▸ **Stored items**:
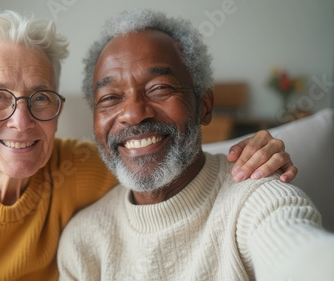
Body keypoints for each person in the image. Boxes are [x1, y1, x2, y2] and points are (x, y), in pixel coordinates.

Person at [0, 8, 299, 281]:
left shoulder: (85, 171)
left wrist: (251, 155)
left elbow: (168, 159)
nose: (21, 121)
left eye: (39, 98)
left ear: (57, 109)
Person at [57, 8, 334, 281]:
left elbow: (298, 251)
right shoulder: (83, 242)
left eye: (159, 88)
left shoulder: (256, 198)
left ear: (204, 105)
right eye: (110, 98)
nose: (133, 113)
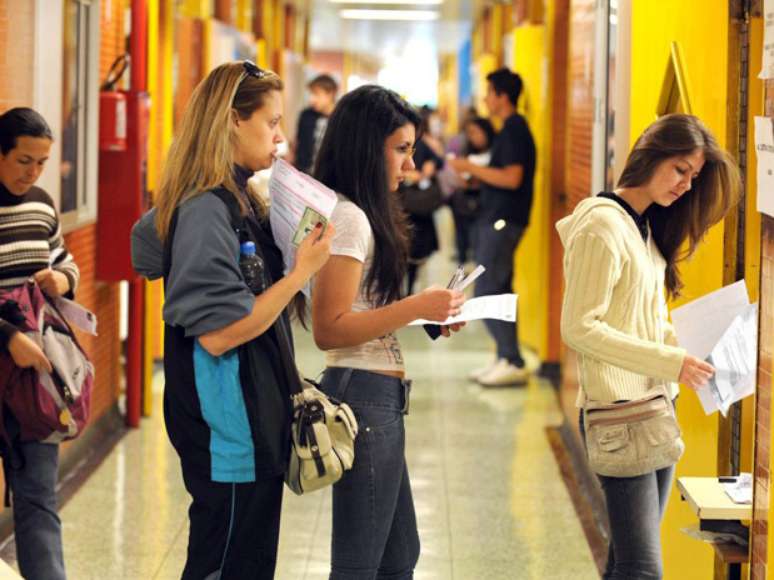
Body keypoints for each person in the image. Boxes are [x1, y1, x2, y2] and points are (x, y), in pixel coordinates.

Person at [131, 61, 332, 579]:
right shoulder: (204, 210)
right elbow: (220, 333)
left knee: (248, 556)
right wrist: (299, 274)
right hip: (229, 423)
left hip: (252, 411)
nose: (281, 139)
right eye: (271, 123)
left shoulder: (238, 198)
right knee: (226, 560)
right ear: (232, 121)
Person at [557, 113, 740, 579]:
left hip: (655, 404)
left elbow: (642, 323)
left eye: (693, 177)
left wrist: (697, 352)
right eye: (680, 169)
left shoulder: (643, 227)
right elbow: (579, 327)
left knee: (626, 561)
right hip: (619, 410)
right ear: (650, 156)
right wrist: (672, 361)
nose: (685, 185)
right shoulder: (602, 225)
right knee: (642, 569)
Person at [311, 85, 465, 580]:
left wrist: (426, 315)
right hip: (363, 396)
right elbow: (330, 329)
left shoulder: (360, 213)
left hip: (379, 392)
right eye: (400, 150)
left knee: (399, 556)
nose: (410, 166)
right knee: (359, 564)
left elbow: (364, 307)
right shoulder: (350, 219)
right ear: (365, 147)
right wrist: (416, 304)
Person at [0, 107, 80, 580]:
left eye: (42, 163)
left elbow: (65, 258)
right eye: (23, 161)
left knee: (38, 496)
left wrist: (62, 280)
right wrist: (7, 337)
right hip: (13, 351)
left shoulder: (42, 204)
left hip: (35, 376)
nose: (32, 173)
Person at [448, 67, 536, 386]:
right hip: (495, 218)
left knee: (488, 289)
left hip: (502, 220)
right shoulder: (508, 129)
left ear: (501, 96)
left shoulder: (514, 129)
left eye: (489, 93)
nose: (485, 99)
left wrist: (470, 166)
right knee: (498, 287)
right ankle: (504, 355)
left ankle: (512, 358)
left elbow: (512, 178)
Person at [402, 106, 445, 295]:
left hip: (416, 205)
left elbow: (439, 161)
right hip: (400, 202)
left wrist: (431, 164)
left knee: (415, 248)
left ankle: (408, 290)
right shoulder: (396, 140)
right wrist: (410, 175)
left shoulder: (422, 143)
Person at [449, 116, 496, 267]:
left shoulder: (495, 153)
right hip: (464, 202)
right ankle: (462, 263)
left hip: (485, 208)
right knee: (463, 237)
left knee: (480, 246)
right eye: (470, 133)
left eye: (476, 132)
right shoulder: (467, 151)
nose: (472, 137)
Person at [294, 73, 338, 174]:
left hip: (329, 179)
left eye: (316, 94)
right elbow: (298, 144)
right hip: (304, 174)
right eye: (311, 94)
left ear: (330, 94)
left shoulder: (342, 120)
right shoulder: (306, 115)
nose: (311, 99)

▸ **INSTRUCTIONS TO FOLLOW**: Extract, word for word, each line from the top of the data down to and including the line with "left knee: (248, 556)"; skip the pictures.

▸ **COMPLETED TASK**:
Body keypoints for each person in the image. Boxes are [x1, y1, x2, y2] and points are (x, y), in pixel coordinates.

Person at [0, 8, 299, 281]:
left shoulder: (85, 171)
left wrist: (251, 155)
left elbow: (168, 159)
nose: (21, 121)
left eye: (39, 98)
left ear: (57, 109)
Person at [57, 8, 334, 281]:
left elbow: (298, 251)
right shoulder: (83, 242)
left eye: (159, 88)
left shoulder: (256, 198)
left ear: (204, 105)
right eye: (110, 98)
nose: (133, 113)
Body keypoints for each person in the image. Boxes are [x1, y1, x2, y2] and points are (x, y), in pixel coordinates.

Person at [131, 61, 332, 579]:
right shoulder: (204, 210)
right elbow: (220, 333)
left knee: (248, 556)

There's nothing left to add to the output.